Jurisdiction and applicable procedural law
Regarding the issue of jurisdiction, the Montreal Convention establishes on art 33 as follows:
“33.1. An action for damages must be brought, at the option of the plaintiff, in the territory of one of the States Parties, either before the court of the domicile of the carrier or of its principal place of business, or where it has a place of business through which the contract has been made or before the court at the place of destination.
33.2. In respect of damage resulting from the death or injury of a passenger, an action may be brought before one of the courts mentioned in paragraph 1 of this Article, or in the territory of a State Party in which at the time of the accident the passenger has his or her principal and permanent residence and to or from which the carrier operates services for the carriage of passengers by air, either on its own aircraft, or on another carrier’s aircraft pursuant to a commercial agreement, and in which that carrier conducts its business of carriage of passengers by air from premises leased or owned by the carrier itself or by another carrier with which it has a commercial agreement.
As to the issue of applicable law to the procedure, Art 33.4 establishes that:
Therefore, a victim of death or personal injury during the course of an international flight (or in the process of embarking or disembarking the same) is entitled to pursue a claim in the Courts of their country of residence or alternatively, the country where the carrier is domiciled. The procedural law of such a country will be applicable to the claim.
Consequently, if a claim is issued in the Courts of England and Wales, English law will be applicable to the procedure. The value of the Claim will also be determined in accordance with English law.
Article 35 of the Montreal Convention establishes as follows:
“1. The right to damages shall be extinguished if an action is not brought within a period of two years, reckoned from the date of arrival at the destination, or from the date on which the aircraft ought to have arrived, or from the date on which the carriage stopped.
It is worth noting that the limitation periods under the Montreal Convention are extremely strict which means that the possibility of an extension is very unlikely to be granted by a judge, if at all.

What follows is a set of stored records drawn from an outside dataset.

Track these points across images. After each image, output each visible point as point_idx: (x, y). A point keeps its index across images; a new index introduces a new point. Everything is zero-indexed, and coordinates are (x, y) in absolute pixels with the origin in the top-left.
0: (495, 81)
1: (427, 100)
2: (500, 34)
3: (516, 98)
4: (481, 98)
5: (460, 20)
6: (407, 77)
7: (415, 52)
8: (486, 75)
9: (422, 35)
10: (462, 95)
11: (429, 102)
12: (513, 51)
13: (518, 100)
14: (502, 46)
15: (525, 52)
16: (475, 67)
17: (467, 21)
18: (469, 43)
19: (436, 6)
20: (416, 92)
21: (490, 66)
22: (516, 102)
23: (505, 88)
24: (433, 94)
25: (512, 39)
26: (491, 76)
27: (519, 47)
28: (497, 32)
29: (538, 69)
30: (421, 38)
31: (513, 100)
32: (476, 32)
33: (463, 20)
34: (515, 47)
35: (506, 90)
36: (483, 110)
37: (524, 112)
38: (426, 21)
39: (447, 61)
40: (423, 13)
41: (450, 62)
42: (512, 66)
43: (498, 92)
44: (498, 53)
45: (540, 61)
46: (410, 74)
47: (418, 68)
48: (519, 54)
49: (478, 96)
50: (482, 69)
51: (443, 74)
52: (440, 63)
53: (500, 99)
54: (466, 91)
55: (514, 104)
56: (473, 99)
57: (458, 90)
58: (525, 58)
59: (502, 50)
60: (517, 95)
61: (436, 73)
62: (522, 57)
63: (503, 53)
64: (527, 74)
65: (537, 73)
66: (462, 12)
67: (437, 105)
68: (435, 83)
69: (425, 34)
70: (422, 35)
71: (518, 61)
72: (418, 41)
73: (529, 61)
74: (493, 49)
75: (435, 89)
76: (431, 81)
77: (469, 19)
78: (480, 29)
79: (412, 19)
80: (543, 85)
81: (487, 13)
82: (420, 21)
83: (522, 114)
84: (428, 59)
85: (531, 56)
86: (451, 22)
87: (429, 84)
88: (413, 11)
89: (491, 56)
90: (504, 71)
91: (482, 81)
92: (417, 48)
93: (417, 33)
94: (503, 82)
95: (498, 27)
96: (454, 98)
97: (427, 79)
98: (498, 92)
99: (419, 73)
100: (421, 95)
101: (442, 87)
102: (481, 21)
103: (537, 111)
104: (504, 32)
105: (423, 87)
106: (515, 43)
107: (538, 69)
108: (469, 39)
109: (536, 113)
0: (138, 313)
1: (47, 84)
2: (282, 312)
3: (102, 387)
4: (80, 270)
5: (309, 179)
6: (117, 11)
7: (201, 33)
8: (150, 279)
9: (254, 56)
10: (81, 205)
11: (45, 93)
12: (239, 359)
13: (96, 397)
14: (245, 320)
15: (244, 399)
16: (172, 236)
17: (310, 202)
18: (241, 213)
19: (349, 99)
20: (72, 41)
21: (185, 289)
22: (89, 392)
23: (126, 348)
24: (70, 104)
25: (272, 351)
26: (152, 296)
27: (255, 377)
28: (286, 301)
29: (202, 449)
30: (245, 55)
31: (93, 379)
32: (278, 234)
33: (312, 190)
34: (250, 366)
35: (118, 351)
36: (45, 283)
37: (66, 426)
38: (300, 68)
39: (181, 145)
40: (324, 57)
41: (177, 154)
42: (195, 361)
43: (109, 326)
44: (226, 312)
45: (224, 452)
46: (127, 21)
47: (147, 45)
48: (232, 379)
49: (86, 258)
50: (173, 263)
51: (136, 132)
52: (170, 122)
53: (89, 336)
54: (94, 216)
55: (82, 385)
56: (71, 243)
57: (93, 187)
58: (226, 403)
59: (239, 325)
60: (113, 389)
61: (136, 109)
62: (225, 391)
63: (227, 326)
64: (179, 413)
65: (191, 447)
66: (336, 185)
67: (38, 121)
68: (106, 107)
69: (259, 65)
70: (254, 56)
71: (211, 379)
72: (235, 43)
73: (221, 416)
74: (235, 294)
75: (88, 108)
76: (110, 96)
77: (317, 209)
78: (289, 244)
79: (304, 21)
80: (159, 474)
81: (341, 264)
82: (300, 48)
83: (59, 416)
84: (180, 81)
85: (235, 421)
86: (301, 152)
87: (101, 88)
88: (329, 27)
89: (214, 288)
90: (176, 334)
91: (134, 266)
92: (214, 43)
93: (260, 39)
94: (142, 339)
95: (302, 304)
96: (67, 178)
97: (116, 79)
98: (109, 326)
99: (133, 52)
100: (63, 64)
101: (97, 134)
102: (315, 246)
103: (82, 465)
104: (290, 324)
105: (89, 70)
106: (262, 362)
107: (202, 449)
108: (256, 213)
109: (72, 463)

Liability of carriers for personal injury affecting an international airline passenger is exclusively governed by Article 17 of the Montreal Convention 1999:
“The carrier is liable for damage sustained in case of death or bodily injury of a passenger upon condition only that the accident which caused the death or injury took place on board the aircraft or in the course of any of the operations of embarking or disembarking.”
The necessary ingredients to establish liability are therefore:
(1) (death or) a bodily injury,
(2) caused by an accident,
(3) taking place on board or during embarkation or disembarkation.
However, in addition to the above, Article 17 of the Montreal Convention requires that a Claimant establishes that his/her injuries were caused by an “accident”.
In the case of Air France v Saks, the US Supreme Court decided the meaning of the same test in the Warsaw Convention in the following terms:
“We conclude that liability under Article 17 of the Warsaw Convention arises only if a passenger’s injury is caused by an unexpected or unusual event or happening that is external to the passenger… But when the injury indisputably results from the passenger’s own internal reaction to the usual, normal and expected operation of the aircraft, it has not been caused by the accident, and Article 17….. cannot apply.”
It was also determined that there can be no accident ‘when an injury indisputably results from the passenger’s own internal reaction to the usual, normal and expected operation of the aircraft’.
Notably, Article 17 does not require negligence on the part of the Defendant, however, conversely, even clear causative negligence on the part of the carrier will not entitle the passenger to a remedy if the Article 17 conditions cannot be satisfied.
Therefore, the key on every case will be to determine whether or not, a Claimant’s accident can be considered as an “accident” within the meaning of Article 17.1, which is not always a straight forward issue.